Things with my now ex boyfriend were extremely great. We were stronger than any relationship I've had, and I've had a few serious ones. Two weeks ago, something happened at home. I live three hours away from him, so I couldn't be there to comfort him physically, but I did my best with the communication methods we have.
He wouldn't tell me the details of his stresses. He just said he was going through a lot and didn't want to talk about it. Over the next two weeks, he slowly shut me out more and more. The guy who two weeks earlier would send me cute texts every few hours was now going days without a word.
I went home for a few days to see family for Easter . He was busy with his own family stuff, but normally this wouldn't keep him from trying to see me. He didn't even make an effort.
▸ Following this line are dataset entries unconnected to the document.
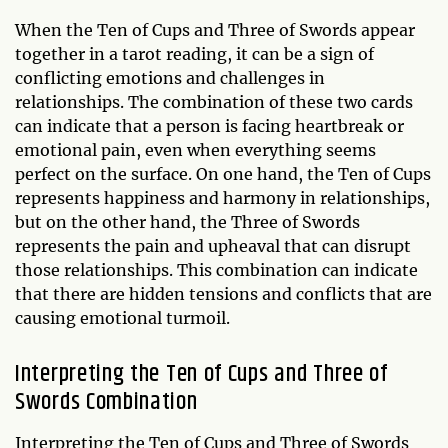
When the Ten of Cups and Three of Swords appear
together in a tarot reading, it can be a sign of
conflicting emotions and challenges in
relationships. The combination of these two cards
can indicate that a person is facing heartbreak or
emotional pain, even when everything seems
perfect on the surface. On one hand, the Ten of Cups
represents happiness and harmony in relationships,
but on the other hand, the Three of Swords
represents the pain and upheaval that can disrupt
those relationships. This combination can indicate
that there are hidden tensions and conflicts that are
causing emotional turmoil.
Interpreting the Ten of Cups and Three of
Swords Combination
Interpreting the Ten of Cups and Three of Swords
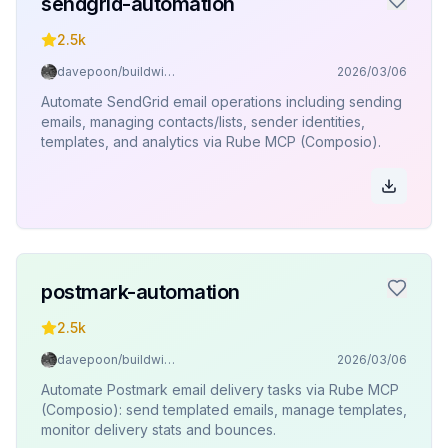
sendgrid-automation
2.5k
davepoon/buildwithclaude
2026/03/06
Automate SendGrid email operations including sending
emails, managing contacts/lists, sender identities,
templates, and analytics via Rube MCP (Composio).
postmark-automation
2.5k
davepoon/buildwithclaude
2026/03/06
Automate Postmark email delivery tasks via Rube MCP
(Composio): send templated emails, manage templates,
monitor delivery stats and bounces.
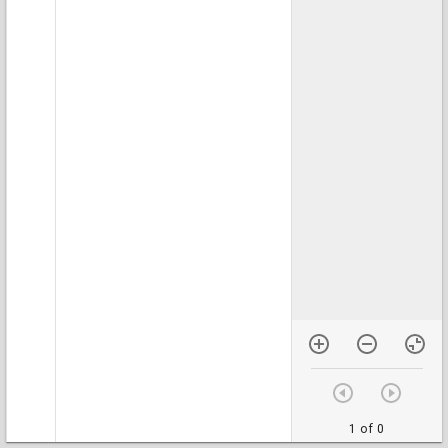
1 of 0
He said he was stressed and didn't want to see me like this.
Finally he said he couldn't do it anymore and broke it off. He said it wasn't fair to me and he couldn't be in a relationship right now. He said he felt lost and needed to find himself before he could move on.
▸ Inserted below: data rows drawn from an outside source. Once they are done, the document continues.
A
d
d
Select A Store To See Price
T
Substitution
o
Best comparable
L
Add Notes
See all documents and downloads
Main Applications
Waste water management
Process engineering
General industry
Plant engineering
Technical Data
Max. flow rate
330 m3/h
This all makes me feel like the break up had nothing to do with me. That he still loves me but can't feel those emotions right now. And although I'm hurting I still have such a strong urge to be there for him. I don't know how to do that without making him feel weak, or without pushing him further away.
I guess I do hope that he'll get through this and want to start over. But I'm not sure what the chances of that are or how to approach the situation to make that happen.
Any advice would be appreciated. Thanks in advance.
Most Helpful Guy
When someone is stressed and has no time for you because they have too much on their plate, the best thing you can do is make it easier for them by helping out with the little stuff. Like packing them a lunch with a note saying something sweet in it or anything else small that they need to get done. It's not the time to plead for attention, because that's only adding more to their load. (Not that it sounds like you did that, but I'm giving general advice here.)
Unfortunately, the three-hour gap is going to make it really hard for you to do any of the little casual things I'm talking about. Try sending him a message saying that you understand he has a lot to deal with, and that you'd like to meet up soon, whenever he is ready. You may have to bite the bullet and accept this breakup though, because it doesn't sound like his problems are that easily resolved. But a message like that is your best chance, and will make him feel better.